Nach über zehnjähriger Kraftanstrengung kommt der flächendeckende gesetzliche Mindestlohn. „Das ist ein historischer Meilenstein in der Arbeitsmarktpolitik, von dem viele Arbeitnehmerinnen und Arbeitnehmer auch in meinem Wahlkreis profitieren. Lohndumping gehört endlich der Vergangenheit an“, erklärt Andrea Nahles, SPD-Bundestagsabgeordnete und Bundesministerin für Arbeit und Soziales.  „Der Mindestlohn schützt auch unsere ehrlichen Unternehmerinnen und Unternehmer, die schon immer gute Löhne gezahlt haben. Sie müssen jetzt nicht mehr mit Betrieben konkurrieren, deren Geschäftsmodell vor allem auf Dumpinglöhnen basiert.“

Alle volljährigen Arbeitnehmerinnen und Arbeitnehmer bekommen einen gesetzlichen Anspruch auf einen Mindestlohn – in Ost und in West. Bei Zeitungszustellern und dort wo Mindestlohntarifverträge bestehen, gibt es Übergangsregelungen. Spätestens ab 2017 bekommen alle 8,50 Euro. „Die Sozialdemokraten wollen, dass alle Beschäftigten von ihrer Arbeit leben können und nicht zusätzlich Sozialleistungen beziehen müssen“, erklärt Andrea Nahles. „Deshalb hat die SPD von Anfang an aufs Tempo gedrückt und dafür gesorgt, dass alle Vereinbarungen des Koalitionsvertrags zum Thema Mindestlohn umgesetzt werden.“

Schlupflöcher zur Umgehung dieser Lohnuntergrenze gibt es kaum. Dennoch werden die Kontrollmöglichkeiten des Zolls weiter ausgebaut. Dieser soll ab Anfang kommenden Jahres nicht mehr nur illegale Beschäftigung und Schwarzarbeit ins Visier nehmen, sondern eben auch Verstöße gegen den Mindestlohn. „Dafür werden über 1.600 Stellen in drei Jahren neu geschaffen“, so Andrea Nahles. Für die Kontrolle des Mindestlohns sei es vor allem wichtig, dass die Arbeitgeberinnen und Arbeitgeber die Arbeitszeiten von Minijobbern ab dem 1.Januar 2015 aufzeichnen müssen. „Nur so kann der Mindestlohn auch in unserem Wahlkreis wirksam kontrolliert werden“, unterstreicht die SPD-Politikerin.

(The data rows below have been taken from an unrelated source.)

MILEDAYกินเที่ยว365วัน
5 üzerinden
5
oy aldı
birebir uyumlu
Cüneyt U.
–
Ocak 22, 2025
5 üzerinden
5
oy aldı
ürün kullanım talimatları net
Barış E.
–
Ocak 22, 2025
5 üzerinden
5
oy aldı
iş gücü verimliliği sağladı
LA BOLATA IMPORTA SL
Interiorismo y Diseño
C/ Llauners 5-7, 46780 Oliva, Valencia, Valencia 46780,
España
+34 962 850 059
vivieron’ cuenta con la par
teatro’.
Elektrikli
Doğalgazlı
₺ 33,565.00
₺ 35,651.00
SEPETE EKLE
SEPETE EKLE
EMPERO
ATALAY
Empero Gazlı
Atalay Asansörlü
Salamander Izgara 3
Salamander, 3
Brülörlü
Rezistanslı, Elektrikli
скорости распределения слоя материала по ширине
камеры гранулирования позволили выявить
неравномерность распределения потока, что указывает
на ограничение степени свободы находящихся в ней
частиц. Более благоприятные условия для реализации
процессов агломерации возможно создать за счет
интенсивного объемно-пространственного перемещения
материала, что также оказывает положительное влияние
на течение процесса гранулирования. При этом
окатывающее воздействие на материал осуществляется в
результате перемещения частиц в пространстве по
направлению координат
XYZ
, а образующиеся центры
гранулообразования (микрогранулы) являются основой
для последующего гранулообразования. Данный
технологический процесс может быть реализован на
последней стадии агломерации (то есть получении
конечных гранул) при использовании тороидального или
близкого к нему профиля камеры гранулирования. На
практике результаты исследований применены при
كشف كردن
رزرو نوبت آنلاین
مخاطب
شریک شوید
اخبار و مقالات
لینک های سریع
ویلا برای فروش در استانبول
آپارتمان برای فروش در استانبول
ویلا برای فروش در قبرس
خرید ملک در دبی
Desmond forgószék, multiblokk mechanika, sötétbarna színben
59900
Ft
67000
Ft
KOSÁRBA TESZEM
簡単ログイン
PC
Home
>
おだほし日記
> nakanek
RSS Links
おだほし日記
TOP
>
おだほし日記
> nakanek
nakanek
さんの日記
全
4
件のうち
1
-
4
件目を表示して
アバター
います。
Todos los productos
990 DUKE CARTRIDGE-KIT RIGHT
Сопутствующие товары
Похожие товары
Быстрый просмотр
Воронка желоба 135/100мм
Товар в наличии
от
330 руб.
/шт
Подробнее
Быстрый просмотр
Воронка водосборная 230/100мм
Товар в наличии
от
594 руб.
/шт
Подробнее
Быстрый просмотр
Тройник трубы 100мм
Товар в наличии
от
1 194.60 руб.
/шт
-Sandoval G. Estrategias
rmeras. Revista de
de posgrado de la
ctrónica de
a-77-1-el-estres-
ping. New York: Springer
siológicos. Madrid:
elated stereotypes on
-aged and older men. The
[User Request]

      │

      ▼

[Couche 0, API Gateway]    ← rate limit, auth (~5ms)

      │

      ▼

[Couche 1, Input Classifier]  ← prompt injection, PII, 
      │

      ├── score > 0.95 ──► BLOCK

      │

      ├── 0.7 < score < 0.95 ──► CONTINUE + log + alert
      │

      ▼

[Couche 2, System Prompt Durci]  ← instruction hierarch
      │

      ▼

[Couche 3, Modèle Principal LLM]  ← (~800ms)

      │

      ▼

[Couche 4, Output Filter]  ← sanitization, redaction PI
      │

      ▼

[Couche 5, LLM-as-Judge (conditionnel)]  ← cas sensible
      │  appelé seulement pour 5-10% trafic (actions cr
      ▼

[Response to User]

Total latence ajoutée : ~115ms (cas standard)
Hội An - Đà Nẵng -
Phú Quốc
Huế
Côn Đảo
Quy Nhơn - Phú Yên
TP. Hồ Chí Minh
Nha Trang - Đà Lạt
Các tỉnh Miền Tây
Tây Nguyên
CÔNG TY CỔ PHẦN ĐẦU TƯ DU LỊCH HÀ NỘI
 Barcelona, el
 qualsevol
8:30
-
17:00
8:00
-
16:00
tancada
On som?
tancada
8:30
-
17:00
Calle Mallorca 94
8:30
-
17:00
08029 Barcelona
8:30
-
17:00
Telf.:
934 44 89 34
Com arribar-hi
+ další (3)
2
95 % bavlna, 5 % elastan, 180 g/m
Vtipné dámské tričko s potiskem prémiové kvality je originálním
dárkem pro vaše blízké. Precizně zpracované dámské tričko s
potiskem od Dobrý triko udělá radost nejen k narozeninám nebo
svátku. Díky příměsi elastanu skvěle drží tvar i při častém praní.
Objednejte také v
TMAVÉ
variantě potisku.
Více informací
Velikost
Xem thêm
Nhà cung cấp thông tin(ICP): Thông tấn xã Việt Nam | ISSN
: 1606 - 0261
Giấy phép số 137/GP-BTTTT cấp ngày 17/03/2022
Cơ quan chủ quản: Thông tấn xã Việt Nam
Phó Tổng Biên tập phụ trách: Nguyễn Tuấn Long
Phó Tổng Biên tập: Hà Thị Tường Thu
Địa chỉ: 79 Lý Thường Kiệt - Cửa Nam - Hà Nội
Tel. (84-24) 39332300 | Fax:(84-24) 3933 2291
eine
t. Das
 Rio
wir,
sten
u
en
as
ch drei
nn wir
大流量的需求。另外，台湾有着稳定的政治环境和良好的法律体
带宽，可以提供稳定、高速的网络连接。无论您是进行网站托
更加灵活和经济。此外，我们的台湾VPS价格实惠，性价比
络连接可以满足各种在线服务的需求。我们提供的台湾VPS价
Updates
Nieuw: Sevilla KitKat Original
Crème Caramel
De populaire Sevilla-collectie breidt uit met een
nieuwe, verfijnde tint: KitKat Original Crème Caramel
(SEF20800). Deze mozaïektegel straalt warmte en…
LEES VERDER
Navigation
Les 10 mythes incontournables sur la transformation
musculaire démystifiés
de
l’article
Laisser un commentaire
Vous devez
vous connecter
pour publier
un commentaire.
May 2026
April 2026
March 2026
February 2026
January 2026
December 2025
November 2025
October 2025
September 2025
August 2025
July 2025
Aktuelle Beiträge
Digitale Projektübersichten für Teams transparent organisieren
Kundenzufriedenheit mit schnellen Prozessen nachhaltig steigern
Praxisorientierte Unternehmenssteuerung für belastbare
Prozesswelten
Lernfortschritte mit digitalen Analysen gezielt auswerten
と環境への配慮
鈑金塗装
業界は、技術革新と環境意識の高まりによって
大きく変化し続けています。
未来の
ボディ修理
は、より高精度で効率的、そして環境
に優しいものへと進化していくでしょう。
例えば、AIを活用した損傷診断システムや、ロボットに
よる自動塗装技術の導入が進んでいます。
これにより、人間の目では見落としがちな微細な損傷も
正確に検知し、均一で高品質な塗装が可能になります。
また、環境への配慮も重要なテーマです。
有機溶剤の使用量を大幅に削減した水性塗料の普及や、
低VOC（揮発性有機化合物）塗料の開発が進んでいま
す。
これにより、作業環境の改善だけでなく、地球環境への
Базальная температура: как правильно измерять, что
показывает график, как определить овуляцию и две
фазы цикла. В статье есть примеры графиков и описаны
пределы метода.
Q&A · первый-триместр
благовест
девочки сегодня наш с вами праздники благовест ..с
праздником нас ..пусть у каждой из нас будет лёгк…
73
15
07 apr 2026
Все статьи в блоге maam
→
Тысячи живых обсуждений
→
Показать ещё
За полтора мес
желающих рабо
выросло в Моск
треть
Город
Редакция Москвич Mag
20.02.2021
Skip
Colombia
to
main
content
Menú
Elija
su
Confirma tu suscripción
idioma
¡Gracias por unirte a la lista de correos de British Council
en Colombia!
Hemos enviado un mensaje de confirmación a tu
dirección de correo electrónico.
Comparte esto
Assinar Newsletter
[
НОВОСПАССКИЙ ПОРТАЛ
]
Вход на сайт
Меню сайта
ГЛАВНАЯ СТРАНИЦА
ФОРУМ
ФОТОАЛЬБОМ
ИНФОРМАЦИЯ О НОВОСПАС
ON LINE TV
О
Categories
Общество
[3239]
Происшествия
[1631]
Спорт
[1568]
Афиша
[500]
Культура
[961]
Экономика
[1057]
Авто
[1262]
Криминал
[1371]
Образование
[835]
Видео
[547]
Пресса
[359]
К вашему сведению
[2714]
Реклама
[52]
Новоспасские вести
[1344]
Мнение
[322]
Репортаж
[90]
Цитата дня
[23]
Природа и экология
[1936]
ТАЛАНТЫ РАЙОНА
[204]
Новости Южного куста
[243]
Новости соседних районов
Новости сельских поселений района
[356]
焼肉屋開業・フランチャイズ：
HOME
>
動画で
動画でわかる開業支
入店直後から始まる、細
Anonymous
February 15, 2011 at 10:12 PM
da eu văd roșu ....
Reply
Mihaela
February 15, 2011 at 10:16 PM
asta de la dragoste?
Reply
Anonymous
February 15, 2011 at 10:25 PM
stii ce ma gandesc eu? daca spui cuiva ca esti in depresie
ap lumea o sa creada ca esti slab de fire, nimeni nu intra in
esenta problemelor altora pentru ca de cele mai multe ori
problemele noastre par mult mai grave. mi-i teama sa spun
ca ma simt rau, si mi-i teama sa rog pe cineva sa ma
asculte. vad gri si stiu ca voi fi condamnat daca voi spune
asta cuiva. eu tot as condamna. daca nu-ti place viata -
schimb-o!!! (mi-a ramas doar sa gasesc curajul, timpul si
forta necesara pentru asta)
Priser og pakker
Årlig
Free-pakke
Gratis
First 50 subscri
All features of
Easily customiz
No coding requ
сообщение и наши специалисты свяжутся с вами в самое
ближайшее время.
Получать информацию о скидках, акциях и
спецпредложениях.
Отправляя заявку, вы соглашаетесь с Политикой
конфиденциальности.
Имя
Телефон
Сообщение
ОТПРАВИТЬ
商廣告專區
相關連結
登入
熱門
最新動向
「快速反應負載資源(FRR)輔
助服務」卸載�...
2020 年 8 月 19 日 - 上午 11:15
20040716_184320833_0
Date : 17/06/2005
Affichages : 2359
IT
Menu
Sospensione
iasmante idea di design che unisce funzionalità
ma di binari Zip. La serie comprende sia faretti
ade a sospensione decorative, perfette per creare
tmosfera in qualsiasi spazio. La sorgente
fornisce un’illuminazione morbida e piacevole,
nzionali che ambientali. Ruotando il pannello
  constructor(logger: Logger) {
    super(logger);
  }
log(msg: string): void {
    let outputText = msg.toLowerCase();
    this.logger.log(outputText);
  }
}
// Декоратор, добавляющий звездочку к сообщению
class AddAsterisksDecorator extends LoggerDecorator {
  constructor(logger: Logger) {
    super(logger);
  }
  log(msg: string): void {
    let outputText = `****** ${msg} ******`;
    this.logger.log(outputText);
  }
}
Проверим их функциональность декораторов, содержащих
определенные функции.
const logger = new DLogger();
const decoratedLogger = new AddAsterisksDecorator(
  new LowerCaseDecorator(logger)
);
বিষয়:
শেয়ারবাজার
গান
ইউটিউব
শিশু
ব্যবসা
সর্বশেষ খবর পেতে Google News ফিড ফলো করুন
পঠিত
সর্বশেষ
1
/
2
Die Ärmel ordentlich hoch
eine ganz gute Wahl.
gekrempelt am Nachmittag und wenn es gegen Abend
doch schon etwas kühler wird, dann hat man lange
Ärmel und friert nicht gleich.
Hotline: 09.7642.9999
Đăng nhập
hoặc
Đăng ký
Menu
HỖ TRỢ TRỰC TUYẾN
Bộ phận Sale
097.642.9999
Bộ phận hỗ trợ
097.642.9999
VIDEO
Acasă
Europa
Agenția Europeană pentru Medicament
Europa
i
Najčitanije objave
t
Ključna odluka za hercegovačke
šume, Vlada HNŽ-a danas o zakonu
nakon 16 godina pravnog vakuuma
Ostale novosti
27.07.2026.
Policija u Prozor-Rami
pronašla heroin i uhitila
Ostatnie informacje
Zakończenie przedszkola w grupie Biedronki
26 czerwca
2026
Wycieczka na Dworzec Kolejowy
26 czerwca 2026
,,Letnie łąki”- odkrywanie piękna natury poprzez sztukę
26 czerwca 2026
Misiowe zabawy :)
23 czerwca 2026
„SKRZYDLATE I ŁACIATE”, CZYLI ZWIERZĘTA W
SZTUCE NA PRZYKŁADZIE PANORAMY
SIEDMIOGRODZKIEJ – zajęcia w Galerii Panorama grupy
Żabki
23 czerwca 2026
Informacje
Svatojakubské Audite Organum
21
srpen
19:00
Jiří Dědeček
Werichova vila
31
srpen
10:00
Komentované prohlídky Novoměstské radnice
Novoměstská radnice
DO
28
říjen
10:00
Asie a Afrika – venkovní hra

Mit dem Mindestlohngesetz wird endlich die „Generation Praktikum“ beendet. Praktikantinnen und Praktikanten bekommen zukünftig auch den Mindestlohn. Ausgenommen sind lediglich Praktika vor oder während des Studiums sowie der Ausbildung von bis zu drei Monaten. Darüber hinaus gibt es Qualitätsverbesserungen für Praktika, die auf Forderung der SPD durchgesetzt werden konnten. Dazu zählt zum Beispiel die Erfordernis eines schriftlichen Vertrags für Praktikanten, der auch den Lerninhalt des Praktikums klar beschreibt.

Es ist doch klar, dass bei einem Gesetz, das so viele Menschen betrifft, Fragen auftauchen“, erklärt Andrea Nahles. Das Bundesarbeitsministerium hat deshalb eine Mindestlohn-Hotline ins Leben gerufen. Diese informiert kostenlos Arbeitnehmerinnen und Arbeitnehmer genauso wie Arbeitgeberinnen und Arbeitgeber über ihre Rechte und Pflichten. „Das hilft sehr, damit der Mindestlohn seine positive Wirkung entfalten kann“, so Andrea Nahles. Die Mitarbeiterinnen und Mitarbeiter der Mindestlohn-Hotline beantworten allgemeine Fragen zum Mindestlohn, wobei die individuelle Situation der anrufenden Arbeitgeberinnen und Arbeitgeber und Arbeitnehmerinnen und Arbeitnehmer berücksichtigt wird. Außerdem können ab dem 1.1.2015 Verstöße gegen den Mindestlohn anonym bei der Hotline gemeldet werden. Die Hotline ist von Montag bis Donnerstag von 8 bis 20 Uhr unter 030/60 28 00 28 erreichbar.

 

 

 

Girls´Day 2015 – Bewerbungen ab sofort möglich

Am 23. April 2015 steht wieder der bundesweite Girls` Day an. Die Bundesministerin für Arbeit und Soziales und Bundestagsabgeordnete Andrea Nahles lädt wie in jedem Jahr ein Mädchen aus ihrem Wahlkreis ein, den Tag bei der SPD-Bundestagsfraktion in Berlin zu verbringen. Insgesamt 70 Schülerinnen ab 15 Jahre aus der ganzen Bundesrepublik werden die Gelegenheit haben, den Berliner Politikbetrieb hautnah mitzuerleben. Welches Mädchen möchte den Girls` Day mit der Bundestagsabgeordneten Andrea Nahles in Berlin erleben? „Der Girls` Day bietet eine wunderbare Gelegenheit, jungen Mädchen den Berliner Politikbetrieb zu präsentieren und greifbar zu machen“, erklärt die Abgeordnete der Kreise Ahrweiler und Mayen-Koblenz.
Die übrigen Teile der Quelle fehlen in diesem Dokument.